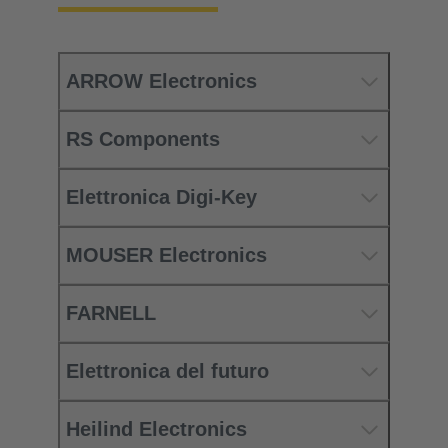
ARROW Electronics
RS Components
Elettronica Digi-Key
MOUSER Electronics
FARNELL
Elettronica del futuro
Heilind Electronics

=====

§ **Exercise details**
Could you pull the text lines from the entries above and reproduce each one unchanged, leaving the pictures out of your answer?

§ **Exercise response**
ARROW Electronics
RS Components
Elettronica Digi-Key
MOUSER Electronics
FARNELL
Elettronica del futuro
Heilind Electronics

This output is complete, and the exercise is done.